Ezra Pound Amid Turkey’s Culture Wars: The Reception of 'The Cantos' in Contemporary Turkish Poetry
Date and Time
The Center for Middle Eastern Studies presents
Efe Murat Balıkçıoğlu
Assistant Professor/Ricercatore, Ca' Foscari University of Venice, and Associate, Center for Middle Eastern Studies, Harvard University
Abstract: This lecture examines the reception of Ezra Pound’s 'Cantos' in Turkish, with particular attention to language, word choice, and translation practices. Owing to early Republican reforms in language and education, most Arabic and Persian loanwords were purged from Turkish dictionaries and replaced with newly coined terms or words borrowed from other Turkic languages. By the late 1940s, two parallel vocabularies had emerged: one retaining Arabic–Persian elements, and another “pure Turkish” (Öztürkçe) that rejected such borrowings.
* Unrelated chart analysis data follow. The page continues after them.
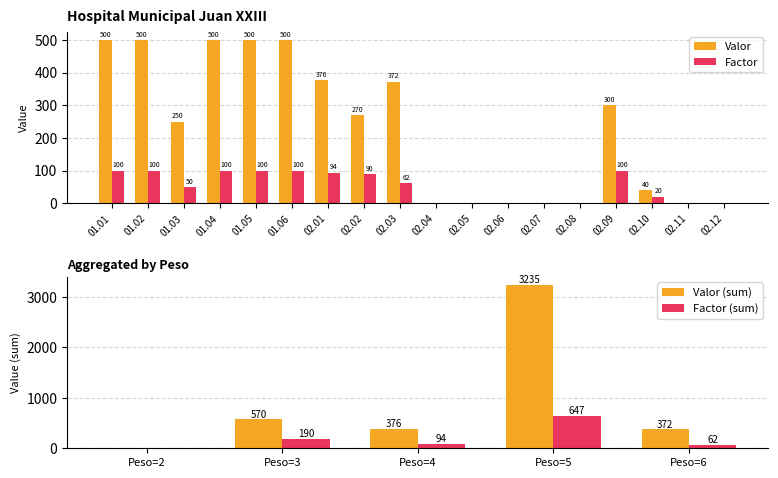

How many positive values does the Valor series have?

11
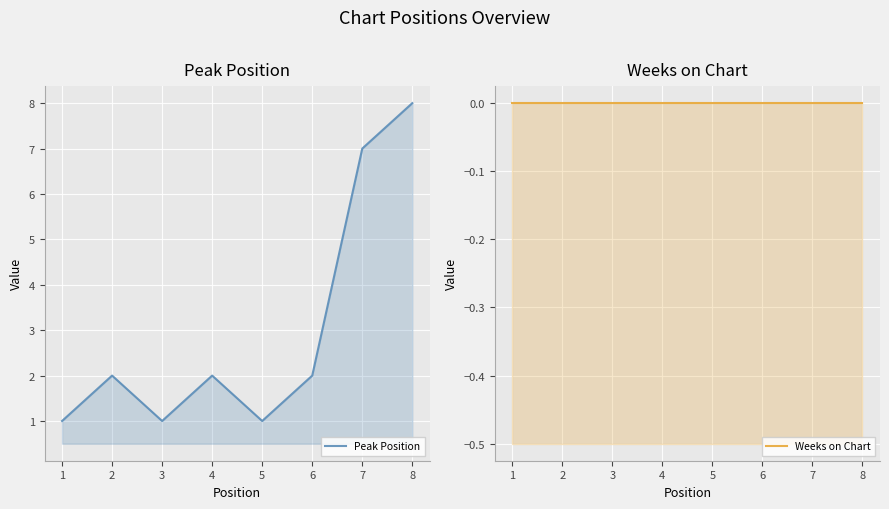

Rank the series by their maximum value, from lowest to highest.

Weeks on Chart, Peak Position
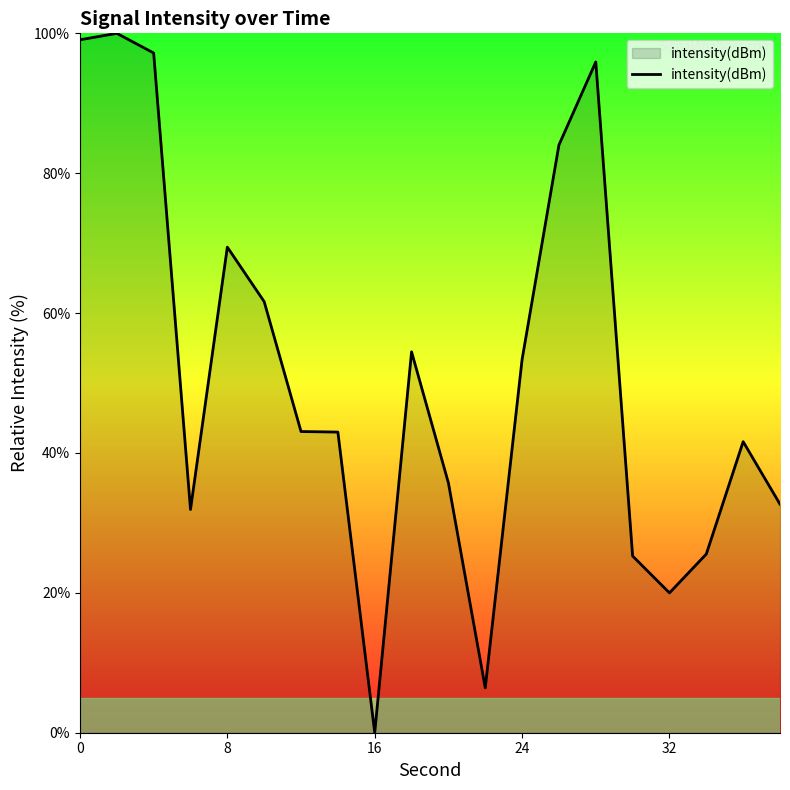

What is the value of the 7th point from the left?

43.1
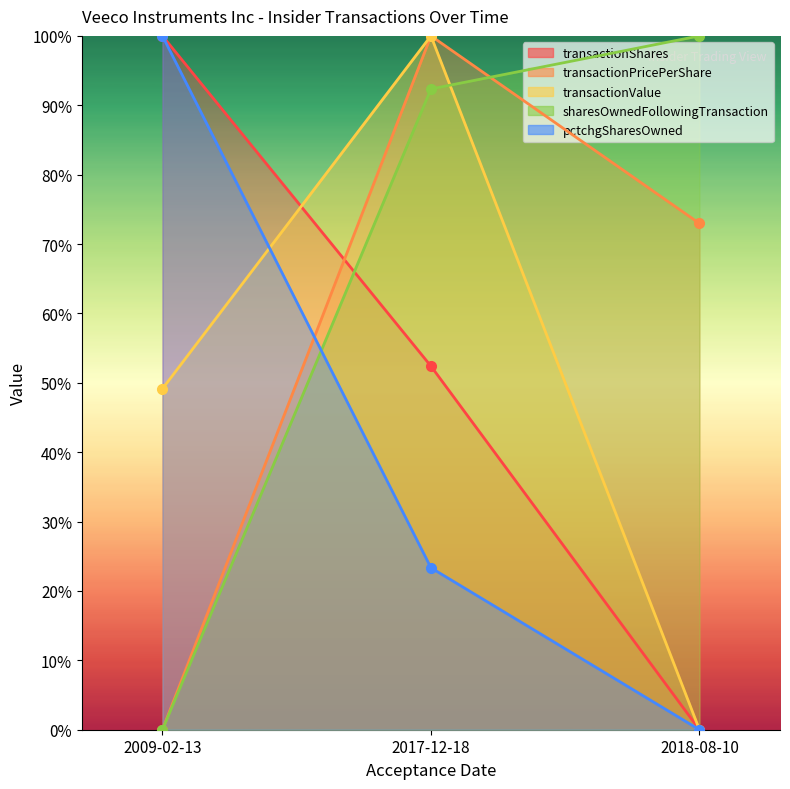

Which series changed the most between 2017-12-18 and 2018-08-10?

transactionValue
In the second half of the twentieth century, Pound’s work resonated with Turkish readers across the political spectrum, from leftist intellectuals to right-wing conservatives. A comparison of translations of 'The Cantos' published since the 1960s suggests that poets on the Turkish left—such as Ülkü Tamer, Melih Cevdet Anday, and İlhan Berk—tended to employ the reformed lexicon of the early Republic, while poets associated with political Islam, particularly after the 1980s, favored an Arabized–Persianized vocabulary, as seen in the Neo-Epik movement. Through selected examples from translations of 'The Cantos', this lecture explores how these competing registers of Turkish continue to shape translation conventions today.